◆ Seçilmiş Alıntı
“Bir bütün olarak; köyü, köyde yaşanmışlıkları, kaçanları, kaçmak zorunda olanları, sesini yitirenleri, düşenleri, düşürülenleri anlatıyor kitap. Yer yer otobiyografiyi andıran, hatta birbirinin devamı olabilecek hikâyelerin çoğu beklenmeyen finaliyle okuyucuyu şaşırtıyor. “Kayıp Şecere”nin en önemli özelliklerinden biri de annenin yitirilişi ve onun verdiği acı. Yazar tam beş öyküsünde bunu konu edinmiş. Kimi zaman kanserden, kimi zaman Ermeni katliamında ölen annenin özlemi bütün kitabı sarmış.”
- Gündem Gazetesi 21 Eylül 2006
“Yazdıklarında, öykü içinde doğmuşçasına bir doğallık söz konusu. Öykülerini arka plan zenginliğiyle (yaşantılar, deneyimler) de besleyebiliyor. Yarattığı duygu atmosferi, okurda merak uyandırıyor. Büyük kent yaşamıyla yerel yaşamlar arasındaki bağlantıları da iyi kuruyor. Şunu kesinlikle belirteyim ki, öyküyü öykü yapan incelikleri çok iyi kavramış. Alışılmış birtakım söylemlerin dışında bir öykü dili de yaratabiliyor Erbey.”

◆ Sağlanan Malzeme
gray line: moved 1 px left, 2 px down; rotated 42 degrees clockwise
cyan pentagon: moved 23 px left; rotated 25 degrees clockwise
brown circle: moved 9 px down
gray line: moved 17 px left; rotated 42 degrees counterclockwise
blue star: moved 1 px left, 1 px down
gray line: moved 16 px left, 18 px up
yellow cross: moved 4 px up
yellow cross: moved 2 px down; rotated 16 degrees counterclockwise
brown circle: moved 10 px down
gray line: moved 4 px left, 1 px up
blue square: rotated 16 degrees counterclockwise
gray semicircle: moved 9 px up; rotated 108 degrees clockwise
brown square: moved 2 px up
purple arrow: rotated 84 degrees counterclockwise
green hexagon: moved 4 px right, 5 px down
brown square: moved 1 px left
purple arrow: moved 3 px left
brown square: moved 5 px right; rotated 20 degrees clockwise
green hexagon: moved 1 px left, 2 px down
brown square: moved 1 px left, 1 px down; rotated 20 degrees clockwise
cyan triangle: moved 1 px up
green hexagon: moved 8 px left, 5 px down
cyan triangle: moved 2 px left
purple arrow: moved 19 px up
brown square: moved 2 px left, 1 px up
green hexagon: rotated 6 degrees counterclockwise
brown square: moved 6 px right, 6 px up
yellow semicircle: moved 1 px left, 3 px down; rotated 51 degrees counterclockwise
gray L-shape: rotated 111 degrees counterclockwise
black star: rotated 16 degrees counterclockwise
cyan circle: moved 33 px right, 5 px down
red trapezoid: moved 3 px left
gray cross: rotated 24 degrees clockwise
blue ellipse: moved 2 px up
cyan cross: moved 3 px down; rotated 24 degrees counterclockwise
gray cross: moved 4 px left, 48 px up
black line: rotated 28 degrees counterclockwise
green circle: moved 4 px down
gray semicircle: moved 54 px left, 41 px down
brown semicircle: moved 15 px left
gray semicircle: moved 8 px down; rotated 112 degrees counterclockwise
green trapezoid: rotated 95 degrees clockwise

◆ Görev Talimatları
(a) Kayıp Şecere üzerine metne göre yazar, annenin yitirilişini kaç öyküsünde konu edinmiştir?
(b) Kayıp Şecere üzerine metni son cümlesinden sonra sürdürün.

◆ Nihai Sonuçlar
(a) Tam beş öyküsünde.

(b)
- Adnan Binyazar
“… İnsanlar, onların kurmaca içinde yeniden yaşanan dünyaları, büyük ya da küçük yaşantılar, anlatılan acıların niteliği, yöreye özgü baskın kimlikler, sorunların coğrafyası …”
- Semih Gümüş
“Erbey’in ilk hikâye kitabı Kayıp Şecere’de savaş yıllarının insanlarının hikâyelerini kaleme almış. Bu hikâyelerde savaşın farklı yönlerine rastlıyoruz. Savaş sadece çatışılan yerlerde değil, çok ötelerde de yıkımlara neden olabiliyor…”
- Behçet Çelik
“Erbey Kayıp Şecere`sini arıyor. Bu arayış içerisinde çocukluğuna doğru duygusal bir yolculuğa çıkıyor. Anneannesiyle, babasıyla ve annesiyle yüzleşiyor. Berber çırağıyken tanıştığı Bileyci’ye olan sevgisini anımsıyor. Aralarındaki sevgi gittikçe büyüyor. Bu sevgi 12 Eylül askeri darbesiyle bozuluyor; güzel olan her şey kırılıp dökülüyor, kaybediliyor tüm güzellikler! ”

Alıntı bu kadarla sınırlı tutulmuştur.